--- BEGIN Data for the task ---
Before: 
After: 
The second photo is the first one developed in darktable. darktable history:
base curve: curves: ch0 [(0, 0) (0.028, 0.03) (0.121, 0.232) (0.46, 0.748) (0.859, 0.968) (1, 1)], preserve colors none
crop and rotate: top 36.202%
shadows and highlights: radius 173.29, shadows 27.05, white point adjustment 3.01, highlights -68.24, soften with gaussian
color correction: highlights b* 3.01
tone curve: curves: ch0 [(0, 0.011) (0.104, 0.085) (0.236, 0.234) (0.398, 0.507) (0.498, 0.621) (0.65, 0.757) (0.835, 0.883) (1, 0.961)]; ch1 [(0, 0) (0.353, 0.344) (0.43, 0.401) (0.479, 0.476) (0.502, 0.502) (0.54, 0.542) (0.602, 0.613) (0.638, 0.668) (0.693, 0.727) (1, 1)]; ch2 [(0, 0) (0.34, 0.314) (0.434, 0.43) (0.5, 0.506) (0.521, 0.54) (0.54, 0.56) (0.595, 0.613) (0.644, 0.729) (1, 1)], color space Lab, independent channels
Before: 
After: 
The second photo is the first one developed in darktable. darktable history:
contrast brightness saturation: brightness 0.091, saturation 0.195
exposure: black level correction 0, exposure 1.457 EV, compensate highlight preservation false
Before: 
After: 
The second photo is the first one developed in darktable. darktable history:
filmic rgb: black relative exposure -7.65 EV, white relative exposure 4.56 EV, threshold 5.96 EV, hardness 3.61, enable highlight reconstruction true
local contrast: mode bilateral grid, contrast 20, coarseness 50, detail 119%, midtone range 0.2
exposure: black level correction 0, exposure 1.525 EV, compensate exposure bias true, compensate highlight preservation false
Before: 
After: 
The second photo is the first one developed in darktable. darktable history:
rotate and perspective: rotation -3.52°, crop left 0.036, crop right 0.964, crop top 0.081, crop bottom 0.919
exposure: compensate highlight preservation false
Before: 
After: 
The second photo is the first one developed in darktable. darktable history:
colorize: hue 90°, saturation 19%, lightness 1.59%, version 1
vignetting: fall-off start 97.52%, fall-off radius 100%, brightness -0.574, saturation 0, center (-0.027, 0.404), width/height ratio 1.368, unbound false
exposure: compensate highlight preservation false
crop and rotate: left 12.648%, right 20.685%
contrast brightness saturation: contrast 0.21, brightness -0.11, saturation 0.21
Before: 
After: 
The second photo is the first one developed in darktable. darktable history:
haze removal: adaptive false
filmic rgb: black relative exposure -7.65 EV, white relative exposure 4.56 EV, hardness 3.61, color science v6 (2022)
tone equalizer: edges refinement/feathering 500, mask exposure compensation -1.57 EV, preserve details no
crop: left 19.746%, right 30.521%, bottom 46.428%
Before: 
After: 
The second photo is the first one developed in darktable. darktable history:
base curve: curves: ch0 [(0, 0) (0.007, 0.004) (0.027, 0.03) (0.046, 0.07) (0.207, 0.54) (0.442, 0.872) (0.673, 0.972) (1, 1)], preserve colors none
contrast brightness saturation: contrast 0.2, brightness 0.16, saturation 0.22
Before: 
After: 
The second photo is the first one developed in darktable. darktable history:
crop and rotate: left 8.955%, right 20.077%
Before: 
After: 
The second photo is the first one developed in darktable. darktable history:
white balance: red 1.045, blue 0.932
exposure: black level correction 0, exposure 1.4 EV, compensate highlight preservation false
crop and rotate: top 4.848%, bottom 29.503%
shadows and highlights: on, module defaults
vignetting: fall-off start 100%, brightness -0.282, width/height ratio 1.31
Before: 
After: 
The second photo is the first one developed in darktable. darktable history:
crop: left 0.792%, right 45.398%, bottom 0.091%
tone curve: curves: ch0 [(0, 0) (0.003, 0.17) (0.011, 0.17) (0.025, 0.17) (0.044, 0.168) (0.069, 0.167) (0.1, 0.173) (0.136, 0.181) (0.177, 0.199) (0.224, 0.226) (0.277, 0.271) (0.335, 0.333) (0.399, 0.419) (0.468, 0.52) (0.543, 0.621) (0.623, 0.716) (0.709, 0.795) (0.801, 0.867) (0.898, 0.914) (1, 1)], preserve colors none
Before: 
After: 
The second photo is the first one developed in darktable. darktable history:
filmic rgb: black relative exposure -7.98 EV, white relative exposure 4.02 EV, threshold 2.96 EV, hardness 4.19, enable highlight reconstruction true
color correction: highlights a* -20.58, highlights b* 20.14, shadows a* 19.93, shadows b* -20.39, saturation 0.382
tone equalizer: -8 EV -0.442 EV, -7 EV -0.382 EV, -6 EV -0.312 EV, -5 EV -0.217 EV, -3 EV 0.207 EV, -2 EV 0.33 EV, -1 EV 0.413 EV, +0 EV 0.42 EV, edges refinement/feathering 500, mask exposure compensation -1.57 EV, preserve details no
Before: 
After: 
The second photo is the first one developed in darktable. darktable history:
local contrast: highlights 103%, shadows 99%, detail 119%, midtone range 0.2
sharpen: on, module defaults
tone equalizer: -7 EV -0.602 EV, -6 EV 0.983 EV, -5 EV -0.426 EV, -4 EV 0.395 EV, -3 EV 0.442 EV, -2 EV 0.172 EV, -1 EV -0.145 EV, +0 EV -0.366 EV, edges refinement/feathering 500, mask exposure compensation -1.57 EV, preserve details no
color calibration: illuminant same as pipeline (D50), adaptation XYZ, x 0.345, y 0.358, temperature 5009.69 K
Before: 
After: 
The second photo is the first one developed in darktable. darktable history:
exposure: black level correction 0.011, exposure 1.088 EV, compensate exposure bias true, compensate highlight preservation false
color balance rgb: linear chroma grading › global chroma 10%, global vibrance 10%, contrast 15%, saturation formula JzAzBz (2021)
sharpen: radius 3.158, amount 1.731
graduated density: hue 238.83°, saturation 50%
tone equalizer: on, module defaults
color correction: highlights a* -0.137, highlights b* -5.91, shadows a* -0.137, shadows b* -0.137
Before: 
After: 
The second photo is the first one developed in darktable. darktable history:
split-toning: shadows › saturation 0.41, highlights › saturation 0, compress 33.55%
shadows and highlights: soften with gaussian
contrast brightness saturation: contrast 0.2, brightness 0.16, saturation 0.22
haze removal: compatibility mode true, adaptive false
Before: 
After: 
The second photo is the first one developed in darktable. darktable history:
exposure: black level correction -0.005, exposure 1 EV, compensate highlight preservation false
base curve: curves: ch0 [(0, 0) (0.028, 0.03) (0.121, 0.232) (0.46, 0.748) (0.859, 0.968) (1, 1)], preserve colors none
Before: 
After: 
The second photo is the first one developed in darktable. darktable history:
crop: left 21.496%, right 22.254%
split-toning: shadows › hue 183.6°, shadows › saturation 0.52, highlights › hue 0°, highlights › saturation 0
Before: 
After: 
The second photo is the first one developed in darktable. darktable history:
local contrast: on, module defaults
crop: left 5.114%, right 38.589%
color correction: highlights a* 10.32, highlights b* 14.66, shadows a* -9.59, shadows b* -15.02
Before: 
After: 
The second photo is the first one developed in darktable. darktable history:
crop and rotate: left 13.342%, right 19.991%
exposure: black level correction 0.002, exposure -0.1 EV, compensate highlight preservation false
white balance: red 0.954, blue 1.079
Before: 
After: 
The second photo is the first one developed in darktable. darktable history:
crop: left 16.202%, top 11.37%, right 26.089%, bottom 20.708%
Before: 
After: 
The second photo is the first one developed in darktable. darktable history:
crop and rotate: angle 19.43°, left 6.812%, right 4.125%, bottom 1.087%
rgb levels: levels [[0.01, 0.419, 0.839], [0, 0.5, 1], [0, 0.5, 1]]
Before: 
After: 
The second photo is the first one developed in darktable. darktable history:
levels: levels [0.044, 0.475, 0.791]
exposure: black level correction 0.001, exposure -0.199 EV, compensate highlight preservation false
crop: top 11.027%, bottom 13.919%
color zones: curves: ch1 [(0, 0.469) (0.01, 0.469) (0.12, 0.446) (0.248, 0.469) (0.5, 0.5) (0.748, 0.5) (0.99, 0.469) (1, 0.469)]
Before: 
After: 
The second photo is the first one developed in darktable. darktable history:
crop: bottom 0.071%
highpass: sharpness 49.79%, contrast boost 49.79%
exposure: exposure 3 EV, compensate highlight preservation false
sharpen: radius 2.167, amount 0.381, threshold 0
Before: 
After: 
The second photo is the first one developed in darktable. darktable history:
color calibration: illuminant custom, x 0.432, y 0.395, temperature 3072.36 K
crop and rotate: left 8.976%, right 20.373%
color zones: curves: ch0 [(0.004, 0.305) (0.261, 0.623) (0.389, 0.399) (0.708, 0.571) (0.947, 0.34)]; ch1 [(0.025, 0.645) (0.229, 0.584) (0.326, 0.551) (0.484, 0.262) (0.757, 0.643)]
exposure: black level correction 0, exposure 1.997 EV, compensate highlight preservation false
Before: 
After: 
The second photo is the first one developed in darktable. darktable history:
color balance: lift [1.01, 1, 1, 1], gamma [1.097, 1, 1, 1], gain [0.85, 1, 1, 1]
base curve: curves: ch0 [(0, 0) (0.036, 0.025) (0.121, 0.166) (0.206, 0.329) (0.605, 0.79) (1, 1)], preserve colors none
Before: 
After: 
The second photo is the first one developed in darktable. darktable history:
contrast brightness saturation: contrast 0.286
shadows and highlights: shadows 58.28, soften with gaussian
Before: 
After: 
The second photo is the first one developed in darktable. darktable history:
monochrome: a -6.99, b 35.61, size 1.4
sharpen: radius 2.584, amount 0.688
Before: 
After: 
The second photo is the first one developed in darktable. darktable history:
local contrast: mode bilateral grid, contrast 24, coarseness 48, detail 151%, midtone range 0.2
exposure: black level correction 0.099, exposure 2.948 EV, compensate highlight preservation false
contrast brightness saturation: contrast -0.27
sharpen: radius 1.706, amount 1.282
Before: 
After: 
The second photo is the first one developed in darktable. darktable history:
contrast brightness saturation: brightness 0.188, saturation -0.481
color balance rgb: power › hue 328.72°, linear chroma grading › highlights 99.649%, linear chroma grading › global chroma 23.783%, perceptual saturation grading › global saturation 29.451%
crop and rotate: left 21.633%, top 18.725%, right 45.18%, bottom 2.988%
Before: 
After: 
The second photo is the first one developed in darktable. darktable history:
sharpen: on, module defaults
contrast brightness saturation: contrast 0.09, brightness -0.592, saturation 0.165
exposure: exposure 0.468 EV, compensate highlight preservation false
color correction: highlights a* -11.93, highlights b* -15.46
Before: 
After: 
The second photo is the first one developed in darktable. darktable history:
--- END Data for the task ---
(Problem) Copy the records verbatim, beginning with their first line and ending after the line that contains "exposure: black level correction 0, exposure 1.457".

(Output of the exercise)
Before: 
After: 
The second photo is the first one developed in darktable. darktable history:
base curve: curves: ch0 [(0, 0) (0.028, 0.03) (0.121, 0.232) (0.46, 0.748) (0.859, 0.968) (1, 1)], preserve colors none
crop and rotate: top 36.202%
shadows and highlights: radius 173.29, shadows 27.05, white point adjustment 3.01, highlights -68.24, soften with gaussian
color correction: highlights b* 3.01
tone curve: curves: ch0 [(0, 0.011) (0.104, 0.085) (0.236, 0.234) (0.398, 0.507) (0.498, 0.621) (0.65, 0.757) (0.835, 0.883) (1, 0.961)]; ch1 [(0, 0) (0.353, 0.344) (0.43, 0.401) (0.479, 0.476) (0.502, 0.502) (0.54, 0.542) (0.602, 0.613) (0.638, 0.668) (0.693, 0.727) (1, 1)]; ch2 [(0, 0) (0.34, 0.314) (0.434, 0.43) (0.5, 0.506) (0.521, 0.54) (0.54, 0.56) (0.595, 0.613) (0.644, 0.729) (1, 1)], color space Lab, independent channels
Before: 
After: 
The second photo is the first one developed in darktable. darktable history:
contrast brightness saturation: brightness 0.091, saturation 0.195
exposure: black level correction 0, exposure 1.457 EV, compensate highlight preservation false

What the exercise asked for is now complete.